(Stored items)

____

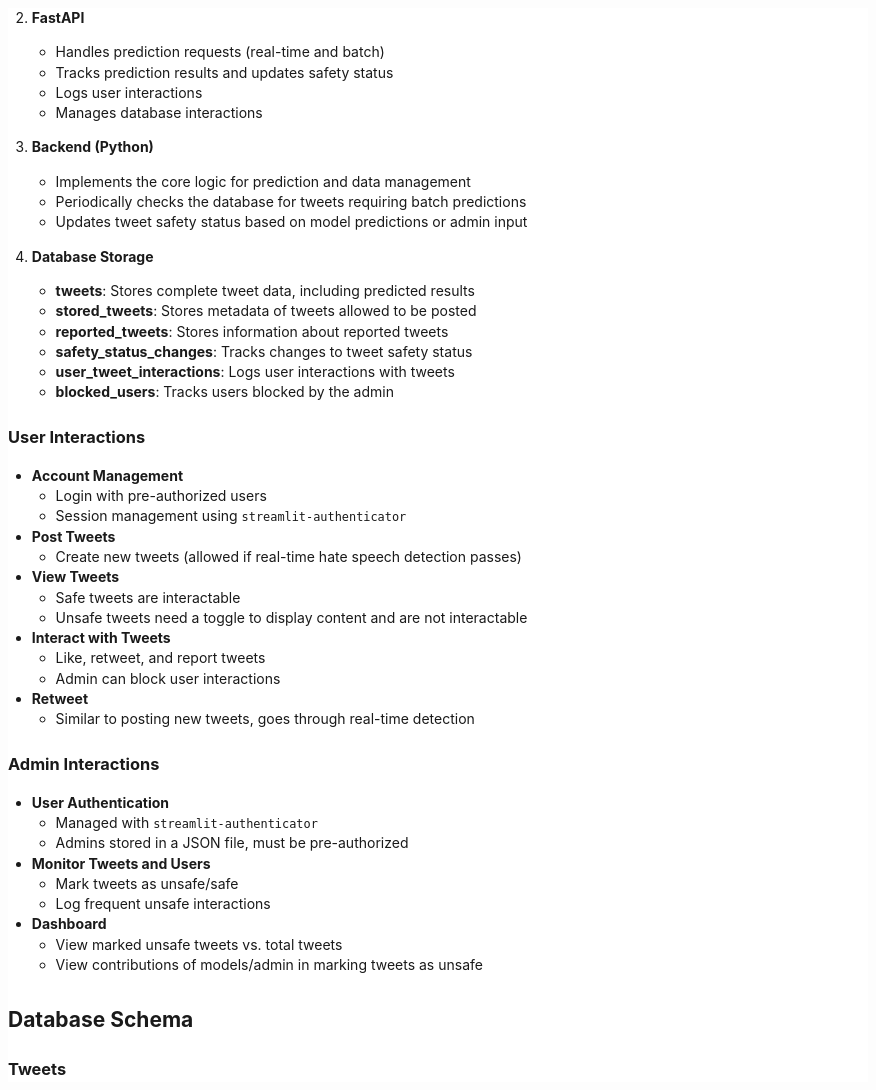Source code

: 2. **FastAPI**

   - Handles prediction requests (real-time and batch)
   - Tracks prediction results and updates safety status
   - Logs user interactions
   - Manages database interactions

3. **Backend (Python)**

   - Implements the core logic for prediction and data management
   - Periodically checks the database for tweets requiring batch predictions
   - Updates tweet safety status based on model predictions or admin input

4. **Database Storage**
   - **tweets**: Stores complete tweet data, including predicted results
   - **stored_tweets**: Stores metadata of tweets allowed to be posted
   - **reported_tweets**: Stores information about reported tweets
   - **safety_status_changes**: Tracks changes to tweet safety status
   - **user_tweet_interactions**: Logs user interactions with tweets
   - **blocked_users**: Tracks users blocked by the admin

### User Interactions

- **Account Management**
  - Login with pre-authorized users
  - Session management using `streamlit-authenticator`
- **Post Tweets**
  - Create new tweets (allowed if real-time hate speech detection passes)
- **View Tweets**
  - Safe tweets are interactable
  - Unsafe tweets need a toggle to display content and are not interactable
- **Interact with Tweets**
  - Like, retweet, and report tweets
  - Admin can block user interactions
- **Retweet**
  - Similar to posting new tweets, goes through real-time detection

### Admin Interactions

- **User Authentication**
  - Managed with `streamlit-authenticator`
  - Admins stored in a JSON file, must be pre-authorized
- **Monitor Tweets and Users**
  - Mark tweets as unsafe/safe
  - Log frequent unsafe interactions
- **Dashboard**
  - View marked unsafe tweets vs. total tweets
  - View contributions of models/admin in marking tweets as unsafe

## Database Schema

### Tweets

____

__Work to complete__: Write out, exactly as given, the line containing "- View contributions" and every line after it to the end of the records. Include nothing else.

__Written response__:
  - View contributions of models/admin in marking tweets as unsafe

## Database Schema

### Tweets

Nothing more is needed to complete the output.